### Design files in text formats
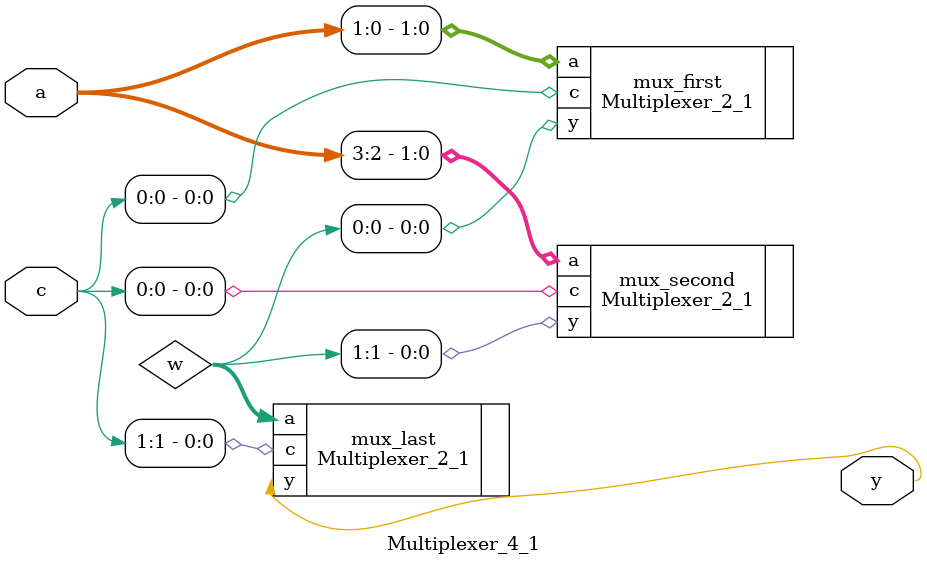
<source format=v>
`include "Multiplexer_2_1.v"

module Multiplexer_4_1(input [3:0] a, input [1:0] c, output y);
    wire [1:0] w;

    Multiplexer_2_1 mux_first(
        .a(a[1:0]),
        .c(c[0]),
        .y(w[0])
    );

    Multiplexer_2_1 mux_second(
        .a(a[3:2]),
        .c(c[0]),
        .y(w[1])
    );
    
    Multiplexer_2_1 mux_last(
        .a(w),
        .c(c[1]),
        .y(y)
    );

endmodule

</source>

### Exercise brief
Copy the records exactly as they appear, excluding images.

### Expected answer
<source format=v>
`include "Multiplexer_2_1.v"

module Multiplexer_4_1(input [3:0] a, input [1:0] c, output y);
    wire [1:0] w;

    Multiplexer_2_1 mux_first(
        .a(a[1:0]),
        .c(c[0]),
        .y(w[0])
    );

    Multiplexer_2_1 mux_second(
        .a(a[3:2]),
        .c(c[0]),
        .y(w[1])
    );
    
    Multiplexer_2_1 mux_last(
        .a(w),
        .c(c[1]),
        .y(y)
    );

endmodule

</source>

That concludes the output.